● Exercise passage
We should add an Icinga check on the health of PostgreSQL on the Netbox instances and their replica.
Description
Details
Status | Subtype | Assigned | Task | ||
---|---|---|---|---|---|
Resolved | ayounsi | T184634 Error in postgres puppettization for new installation (was Netbox: postgres cannot be restarted w/ current config) | |||
Resolved | None | T199083 Migrate the hardware inventory from Racktables to Netbox | |||
Resolved | Dzahn | T185504 Netbox: add Icinga check for PostgreSQL |
Event Timeline
seems like the best one. hast the most votes:
https://exchange.nagios.org/directory/Plugins/Databases/PostgresQL/check_postgres/details
latest:
https://github.com/bucardo/check_postgres/blob/master/check_postgres.pl
- Greg Sabino Mullane <greg@endpoint.com>
- End Point Corporation http://www.endpoint.com/
- BSD licensed
Change 425227 had a related patch set uploaded (by Dzahn; owner: Dzahn):
[operations/puppet@production] icinga: import check_postgres.pl
We already have some puppet code to monitor postgres replication lag (https://github.com/wikimedia/puppet/blob/production/modules/postgresql/manifests/slave/monitoring.pp). It might not be enabled for netbox. That check is based on the same plugin as proposed by @Dzahn above, but it uses the debian package. We don't have much monitoring of postgres masters, and should definitely add some!
Thanks Gehel for pointing that out. Using the existing package is the better option. Abandoned.
The package providing /usr/bin/check_postgres_hot_standby_delay is check-postgres
https://tracker.debian.org/pkg/check-postgres
Confirmed this is already installed on netmon1002.
Change 426326 had a related patch set uploaded (by Dzahn; owner: Dzahn):
[operations/puppet@production] netbox: add postgreSQL slave monitoring
Change 426326 merged by Dzahn:
[operations/puppet@production] netbox: add postgreSQL slave monitoring
- puppet added the nrpe config part on netmon2001 (the slave) but not on netmon1002 (good)

● Records provided
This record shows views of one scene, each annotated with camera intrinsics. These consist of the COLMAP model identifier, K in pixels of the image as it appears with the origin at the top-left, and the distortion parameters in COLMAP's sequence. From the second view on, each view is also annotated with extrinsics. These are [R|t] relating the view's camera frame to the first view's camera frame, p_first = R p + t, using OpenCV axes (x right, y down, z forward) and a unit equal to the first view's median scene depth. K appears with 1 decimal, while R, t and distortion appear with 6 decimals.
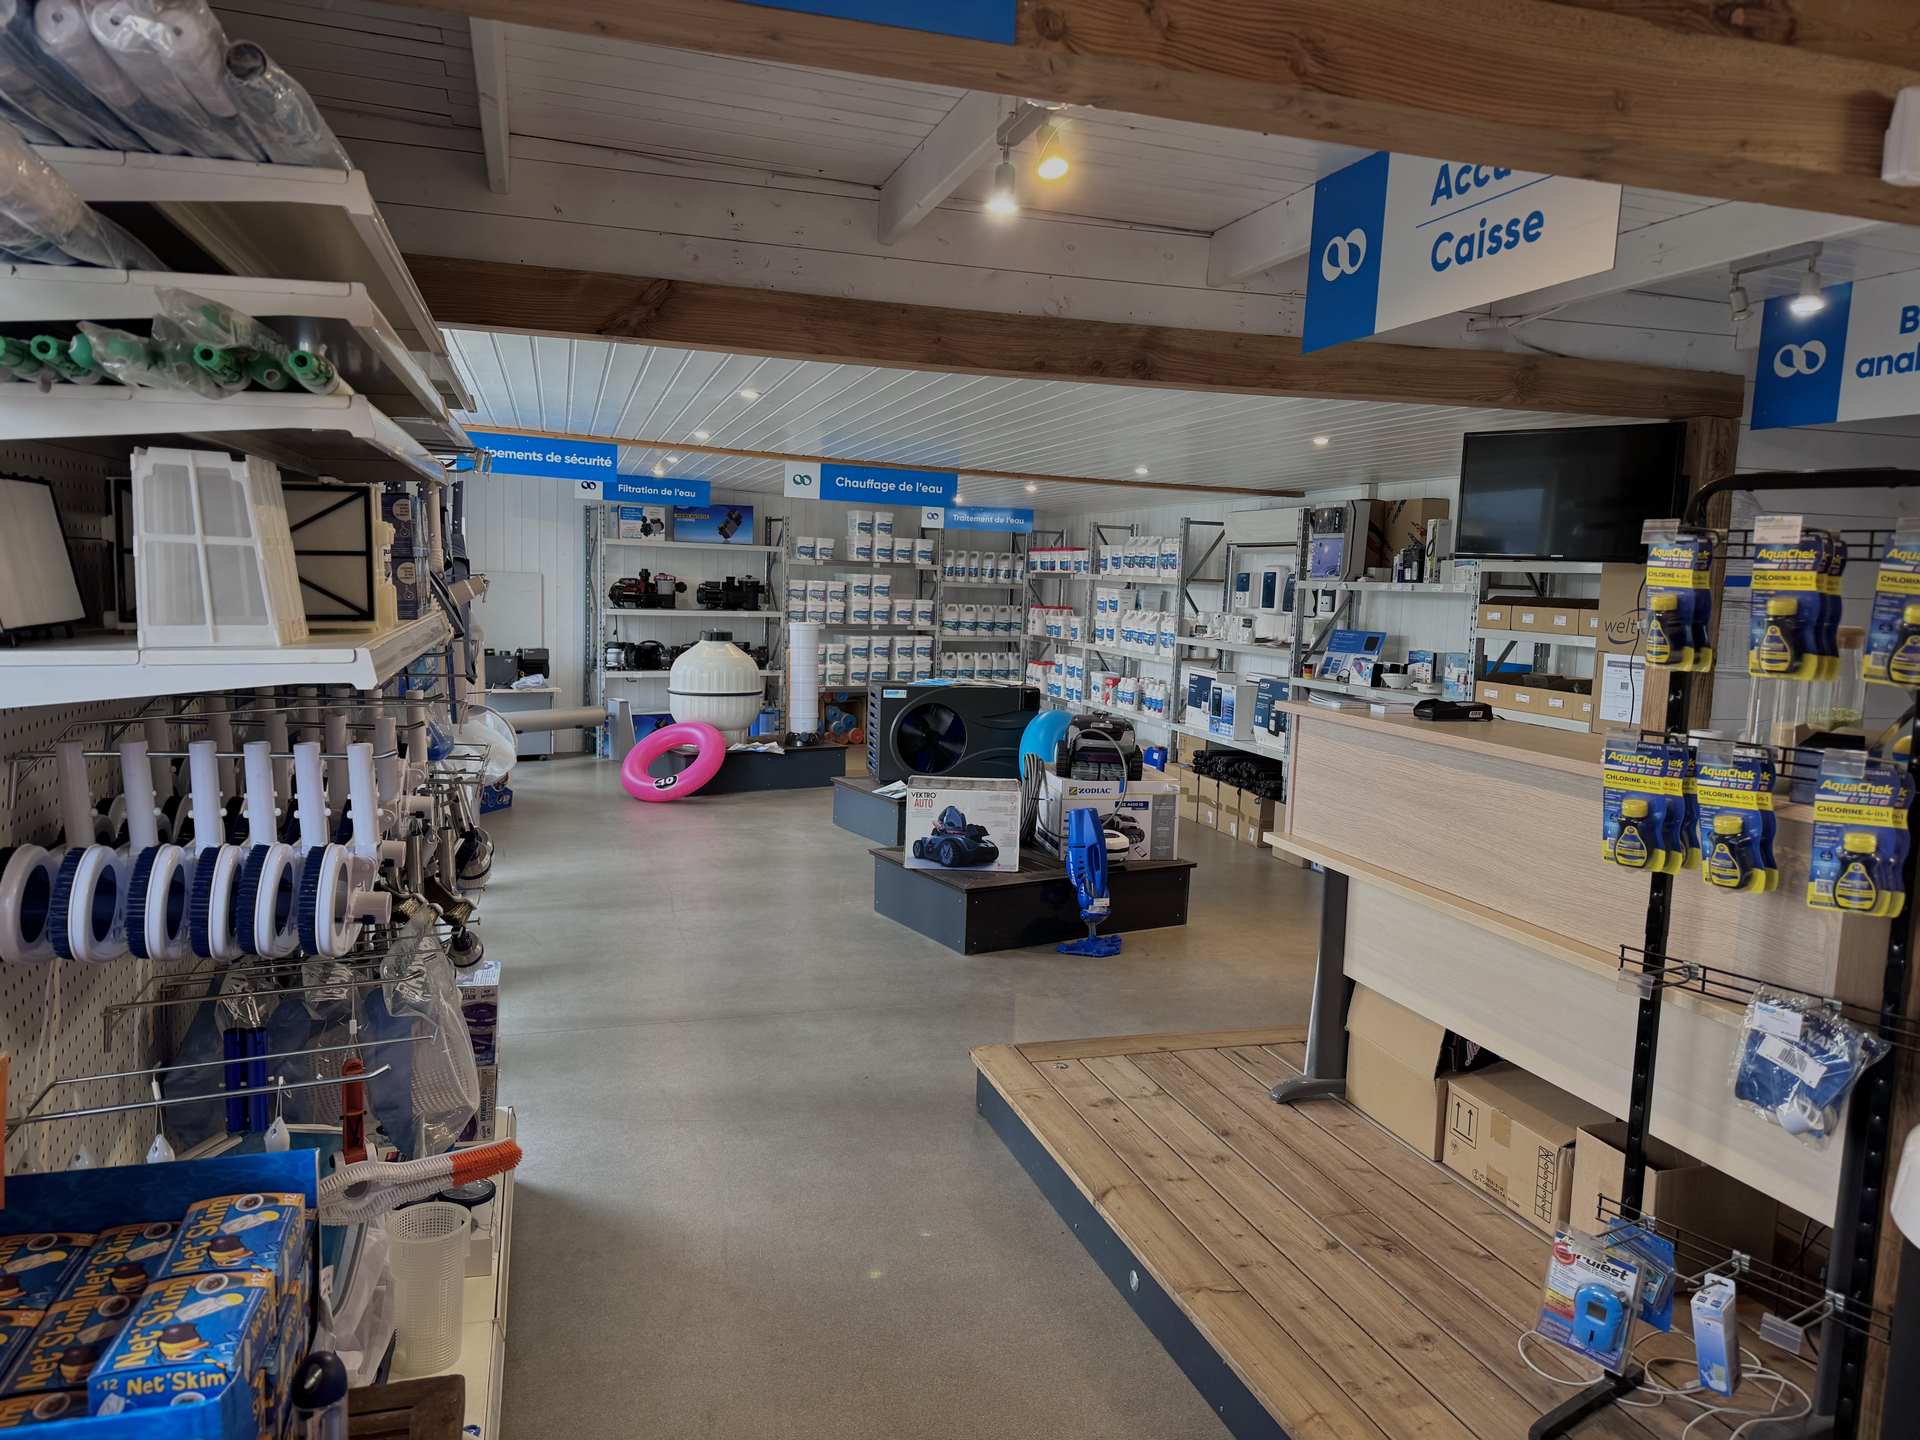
lens RADIAL K [[1331.1, 0, 964.5], [0, 1331.1, 713.4], [0, 0, 1]] dist [0.176983, -0.368974]
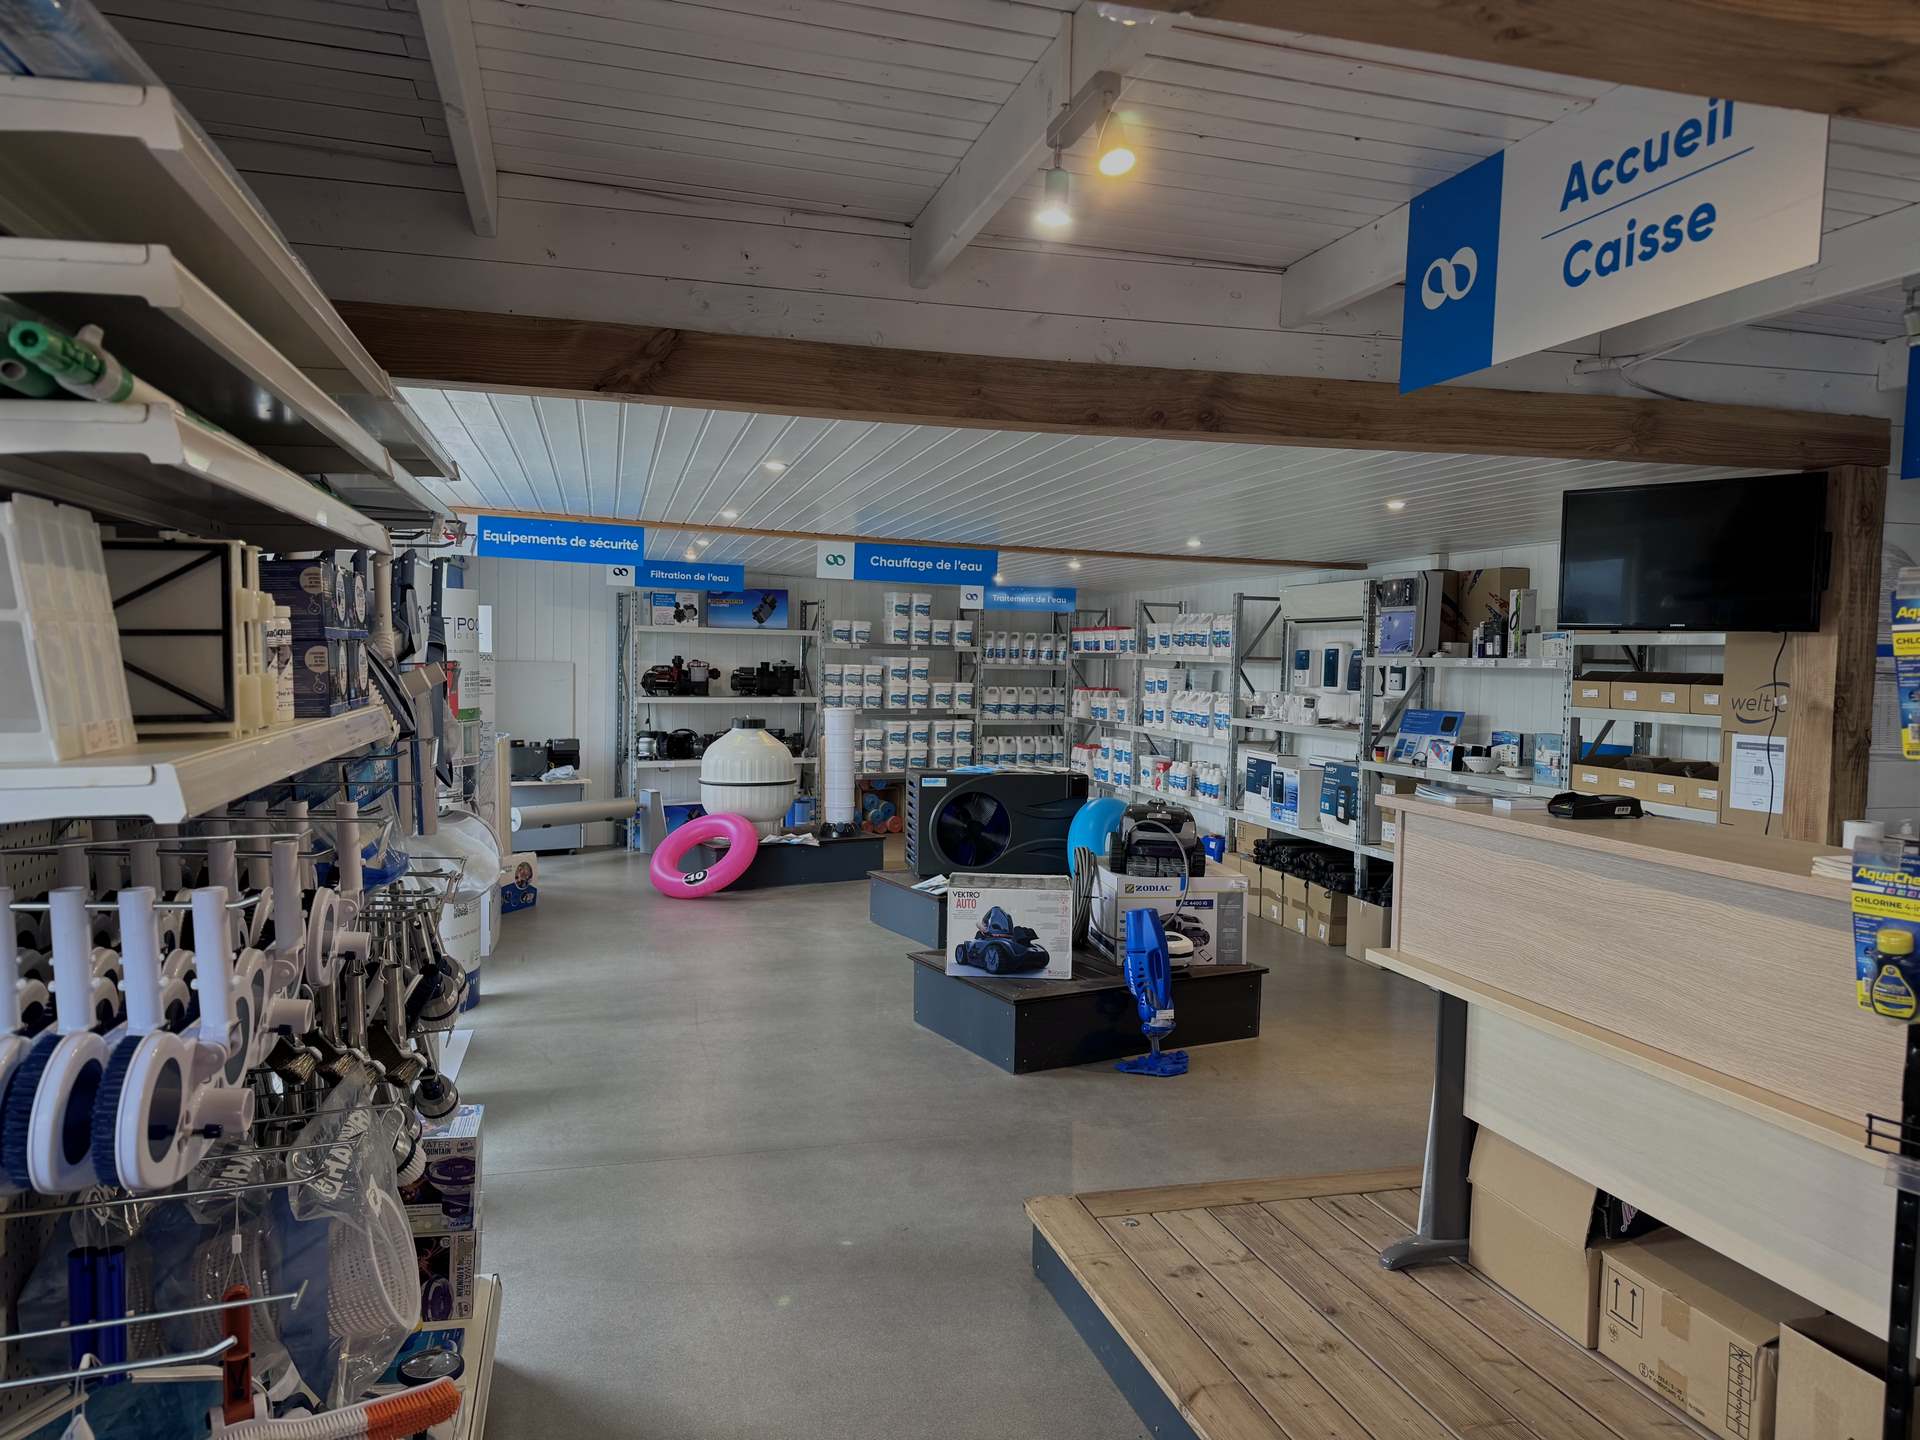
lens RADIAL K [[1331.9, 0, 949.3], [0, 1331.9, 722.0], [0, 0, 1]] dist [0.174619, -0.374373]
pose [[0.999080, -0.012576, -0.040995, -0.001748], [0.010284, 0.998397, -0.055648, -0.003613], [0.041630, 0.055175, 0.997608, 0.043802]]
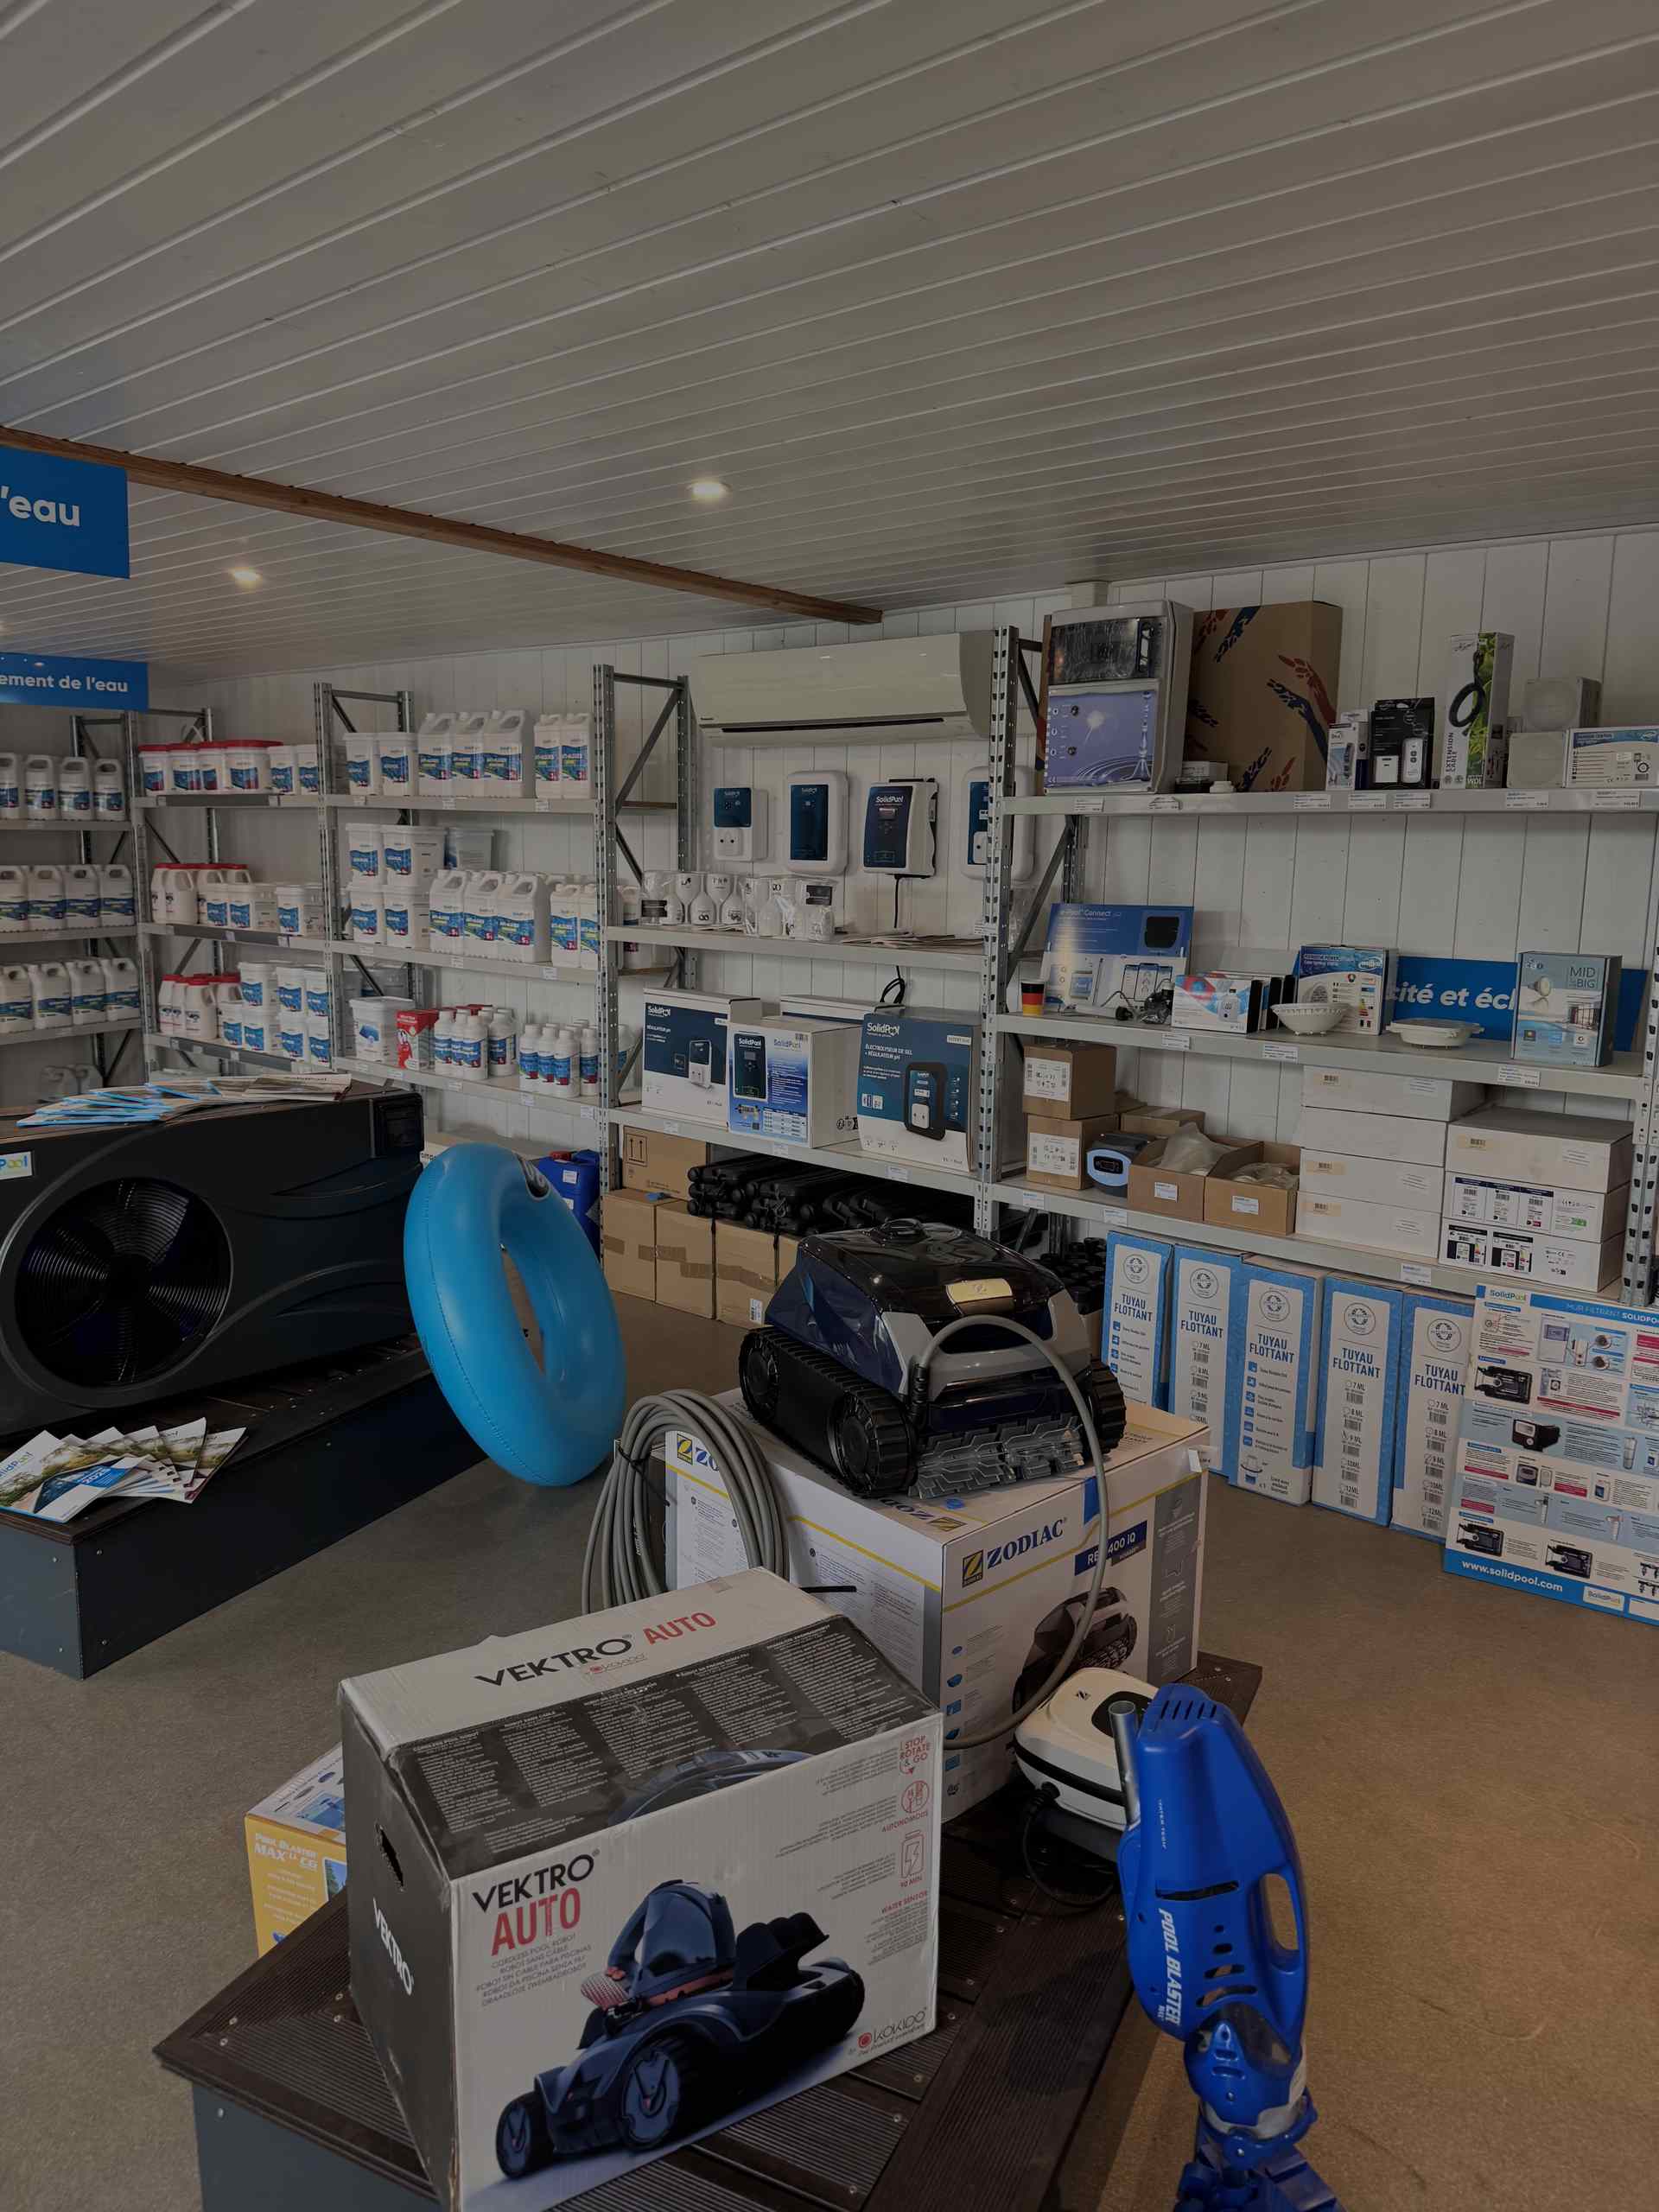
lens RADIAL K [[1537.0, 0, 832.6], [0, 1537.0, 1095.7], [0, 0, 1]] dist [0.175478, -0.376135]
pose [[0.847483, -0.111540, 0.518972, -0.057052], [0.071038, 0.992711, 0.097354, -0.041480], [-0.526048, -0.045639, 0.849229, 0.451206]]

● Problem description
Revise the Netbox PostgreSQL monitoring thread starting at "The package providing" and ending at "on netmon1002 (good)", replacing "slave" with "replica".

● Response below
The package providing /usr/bin/check_postgres_hot_standby_delay is check-postgres
https://tracker.debian.org/pkg/check-postgres
Confirmed this is already installed on netmon1002.
Change 426326 had a related patch set uploaded (by Dzahn; owner: Dzahn):
[operations/puppet@production] netbox: add postgreSQL replica monitoring
Change 426326 merged by Dzahn:
[operations/puppet@production] netbox: add postgreSQL replica monitoring
- puppet added the nrpe config part on netmon2001 (the replica) but not on netmon1002 (good)